Tedros Ghebreyesus, director-general of the WHO, has once again pleaded with world leaders to bring infection rates down. Vaccines alone are not enough, he says.
The head of the WHO Tedros Ghebreyesus has called for a concerted effort to bring down rising infection rates
Inconsistent, confused and complacent responses by governments to the coronavirus pandemic have drawn out the global health crisis, Director-General of the World Health Organization (WHO), Tedros Ghebreyesus, told a press briefing on Monday.
The WHO chief said that despite states having administered over 780 million COVID-19 vaccines, cases were still rising globally.
Since new infection rates stopped falling in February, there have been "seven consecutive weeks of increasing cases, and four weeks of increasing deaths."
Instead of a patchwork of varied responses, Ghebreyesus called for a "consistent, coordinated and comprehensive approach."
The health organization chief slammed countries where "restaurants and nightclubs are full, markets are open and crowded with few people taking precautions" despite high infection rates.
Such failure to act means that "intensive care units in many countries are overflowing and people are dying – and it is totally avoidable," Ghebreyesus added.
As things stand, the pandemic is "a long way from over," but a concerted effort could bring things under control in a matter of months he said.
He made a call for the enforcement of public health measures such as wearing masks and social distancing, as well as ensuring equitable access to vaccines.

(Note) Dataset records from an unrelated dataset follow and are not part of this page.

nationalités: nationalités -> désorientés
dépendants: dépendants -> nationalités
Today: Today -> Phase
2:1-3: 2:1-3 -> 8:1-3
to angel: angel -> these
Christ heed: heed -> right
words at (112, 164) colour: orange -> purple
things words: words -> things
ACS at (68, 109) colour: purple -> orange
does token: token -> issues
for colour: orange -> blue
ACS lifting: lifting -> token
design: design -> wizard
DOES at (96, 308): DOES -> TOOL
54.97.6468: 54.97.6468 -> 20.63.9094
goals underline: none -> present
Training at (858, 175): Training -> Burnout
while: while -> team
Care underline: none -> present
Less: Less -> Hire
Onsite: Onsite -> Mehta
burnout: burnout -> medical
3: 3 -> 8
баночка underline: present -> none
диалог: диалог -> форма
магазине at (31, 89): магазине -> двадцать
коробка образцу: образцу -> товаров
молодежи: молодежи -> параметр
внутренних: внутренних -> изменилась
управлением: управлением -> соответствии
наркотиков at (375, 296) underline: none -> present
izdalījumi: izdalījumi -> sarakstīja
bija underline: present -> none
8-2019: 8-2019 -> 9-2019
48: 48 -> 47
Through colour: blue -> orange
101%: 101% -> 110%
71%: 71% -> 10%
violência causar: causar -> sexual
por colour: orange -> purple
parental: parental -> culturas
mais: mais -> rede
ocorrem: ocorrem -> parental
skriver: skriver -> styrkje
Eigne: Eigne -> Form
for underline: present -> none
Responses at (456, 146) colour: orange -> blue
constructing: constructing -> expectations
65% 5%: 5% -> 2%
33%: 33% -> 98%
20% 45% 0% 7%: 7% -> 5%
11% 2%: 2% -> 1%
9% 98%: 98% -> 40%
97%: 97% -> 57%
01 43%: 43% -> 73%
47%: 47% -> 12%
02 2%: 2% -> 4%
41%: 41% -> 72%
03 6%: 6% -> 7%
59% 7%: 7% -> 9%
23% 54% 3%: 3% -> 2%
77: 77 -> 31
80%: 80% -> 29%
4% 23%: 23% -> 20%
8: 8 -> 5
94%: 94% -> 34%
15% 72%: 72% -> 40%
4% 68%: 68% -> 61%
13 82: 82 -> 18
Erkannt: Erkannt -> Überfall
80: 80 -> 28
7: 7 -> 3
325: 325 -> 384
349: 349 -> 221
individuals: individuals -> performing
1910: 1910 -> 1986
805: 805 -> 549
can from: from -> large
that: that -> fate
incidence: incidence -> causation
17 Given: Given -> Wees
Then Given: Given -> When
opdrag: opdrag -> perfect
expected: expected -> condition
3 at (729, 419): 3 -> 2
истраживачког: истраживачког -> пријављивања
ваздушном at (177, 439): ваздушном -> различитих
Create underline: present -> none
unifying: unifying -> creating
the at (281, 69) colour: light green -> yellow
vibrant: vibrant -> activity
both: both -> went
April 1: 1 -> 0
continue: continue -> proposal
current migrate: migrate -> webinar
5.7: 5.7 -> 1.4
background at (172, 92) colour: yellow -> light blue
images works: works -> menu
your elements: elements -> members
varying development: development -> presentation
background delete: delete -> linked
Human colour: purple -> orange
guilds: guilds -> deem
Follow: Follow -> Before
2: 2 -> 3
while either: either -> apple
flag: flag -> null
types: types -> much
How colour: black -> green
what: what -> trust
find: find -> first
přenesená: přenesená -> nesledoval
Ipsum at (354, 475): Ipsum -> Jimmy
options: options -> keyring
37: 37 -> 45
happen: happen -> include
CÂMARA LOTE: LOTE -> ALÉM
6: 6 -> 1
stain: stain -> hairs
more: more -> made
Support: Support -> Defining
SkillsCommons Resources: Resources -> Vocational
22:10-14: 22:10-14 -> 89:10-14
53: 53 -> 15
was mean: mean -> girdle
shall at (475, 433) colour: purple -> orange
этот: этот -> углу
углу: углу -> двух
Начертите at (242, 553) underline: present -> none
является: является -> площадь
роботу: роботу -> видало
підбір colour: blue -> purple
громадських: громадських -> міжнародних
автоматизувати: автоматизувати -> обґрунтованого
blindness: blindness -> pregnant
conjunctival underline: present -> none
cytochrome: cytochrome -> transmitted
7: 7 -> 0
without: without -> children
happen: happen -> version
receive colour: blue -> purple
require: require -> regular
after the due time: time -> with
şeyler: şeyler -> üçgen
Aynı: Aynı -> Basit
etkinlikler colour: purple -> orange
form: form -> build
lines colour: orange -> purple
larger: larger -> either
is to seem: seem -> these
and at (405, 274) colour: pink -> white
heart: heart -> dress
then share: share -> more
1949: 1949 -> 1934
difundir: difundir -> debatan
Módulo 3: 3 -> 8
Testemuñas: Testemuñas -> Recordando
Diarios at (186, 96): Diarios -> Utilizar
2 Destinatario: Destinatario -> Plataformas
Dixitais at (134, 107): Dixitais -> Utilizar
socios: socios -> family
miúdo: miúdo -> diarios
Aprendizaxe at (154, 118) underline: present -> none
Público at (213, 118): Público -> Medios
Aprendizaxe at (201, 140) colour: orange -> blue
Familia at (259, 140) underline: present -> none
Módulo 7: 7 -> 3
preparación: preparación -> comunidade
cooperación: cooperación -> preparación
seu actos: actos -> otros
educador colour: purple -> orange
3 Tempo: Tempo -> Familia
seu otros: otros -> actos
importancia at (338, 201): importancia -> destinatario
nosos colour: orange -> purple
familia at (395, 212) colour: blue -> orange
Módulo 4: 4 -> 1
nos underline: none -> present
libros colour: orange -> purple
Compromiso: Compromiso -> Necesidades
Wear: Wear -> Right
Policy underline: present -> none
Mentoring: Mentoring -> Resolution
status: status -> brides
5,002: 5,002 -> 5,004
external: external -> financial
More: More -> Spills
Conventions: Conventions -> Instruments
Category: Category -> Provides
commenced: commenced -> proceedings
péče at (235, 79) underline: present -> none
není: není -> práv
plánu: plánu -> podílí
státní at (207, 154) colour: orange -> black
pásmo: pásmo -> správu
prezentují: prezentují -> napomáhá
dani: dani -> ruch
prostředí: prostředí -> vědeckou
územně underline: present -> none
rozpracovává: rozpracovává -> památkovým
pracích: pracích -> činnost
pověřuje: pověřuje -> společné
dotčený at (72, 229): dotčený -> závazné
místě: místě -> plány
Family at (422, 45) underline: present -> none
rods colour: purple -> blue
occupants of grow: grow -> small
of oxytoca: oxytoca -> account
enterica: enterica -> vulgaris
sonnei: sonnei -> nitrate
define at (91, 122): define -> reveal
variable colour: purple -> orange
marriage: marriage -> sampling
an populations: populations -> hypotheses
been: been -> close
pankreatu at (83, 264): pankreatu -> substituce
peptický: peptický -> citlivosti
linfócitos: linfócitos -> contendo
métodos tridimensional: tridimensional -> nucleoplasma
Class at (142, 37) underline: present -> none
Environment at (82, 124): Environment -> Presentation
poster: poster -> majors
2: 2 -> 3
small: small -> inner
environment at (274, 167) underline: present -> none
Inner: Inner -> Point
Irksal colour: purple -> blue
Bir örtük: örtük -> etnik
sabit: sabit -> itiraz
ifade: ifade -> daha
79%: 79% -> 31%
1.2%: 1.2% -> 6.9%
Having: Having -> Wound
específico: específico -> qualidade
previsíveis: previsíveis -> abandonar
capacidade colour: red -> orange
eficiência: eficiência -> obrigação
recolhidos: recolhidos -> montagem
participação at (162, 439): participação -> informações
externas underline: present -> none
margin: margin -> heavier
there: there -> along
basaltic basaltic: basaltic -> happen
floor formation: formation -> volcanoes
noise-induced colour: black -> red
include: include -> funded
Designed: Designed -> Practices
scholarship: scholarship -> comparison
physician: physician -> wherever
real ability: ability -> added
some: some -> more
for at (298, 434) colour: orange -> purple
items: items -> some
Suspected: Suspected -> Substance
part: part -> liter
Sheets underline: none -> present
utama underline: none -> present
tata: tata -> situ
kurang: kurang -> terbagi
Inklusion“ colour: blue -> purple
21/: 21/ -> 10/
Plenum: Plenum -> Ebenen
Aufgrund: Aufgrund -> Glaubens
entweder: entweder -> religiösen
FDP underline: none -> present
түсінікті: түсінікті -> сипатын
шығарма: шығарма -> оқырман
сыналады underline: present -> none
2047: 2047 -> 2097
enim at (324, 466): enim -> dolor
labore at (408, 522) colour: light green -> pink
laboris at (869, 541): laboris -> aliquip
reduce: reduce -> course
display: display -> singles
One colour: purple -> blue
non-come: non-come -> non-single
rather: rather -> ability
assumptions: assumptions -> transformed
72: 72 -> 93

He stressed the importance of the fair distribution of doses, saying that the current inequitable access "is not just a moral outrage, it is also economically and epidemiologically self-defeating."
Of the over 780 million doses administered globally, more than 87% have been given to people in high or upper-middle-income countries. Low-income countries have received just 0.2% of the globally produced vaccines.
A failure to vaccinate the global population quickly enough could result in new variants that sidestep the protections offered by the vaccine, thus dragging out the deadly pandemic for years to come.
"The more transmission, the more variants. And the more variants that emerge, the more likely it is that they will evade vaccines," the WHO director-general said.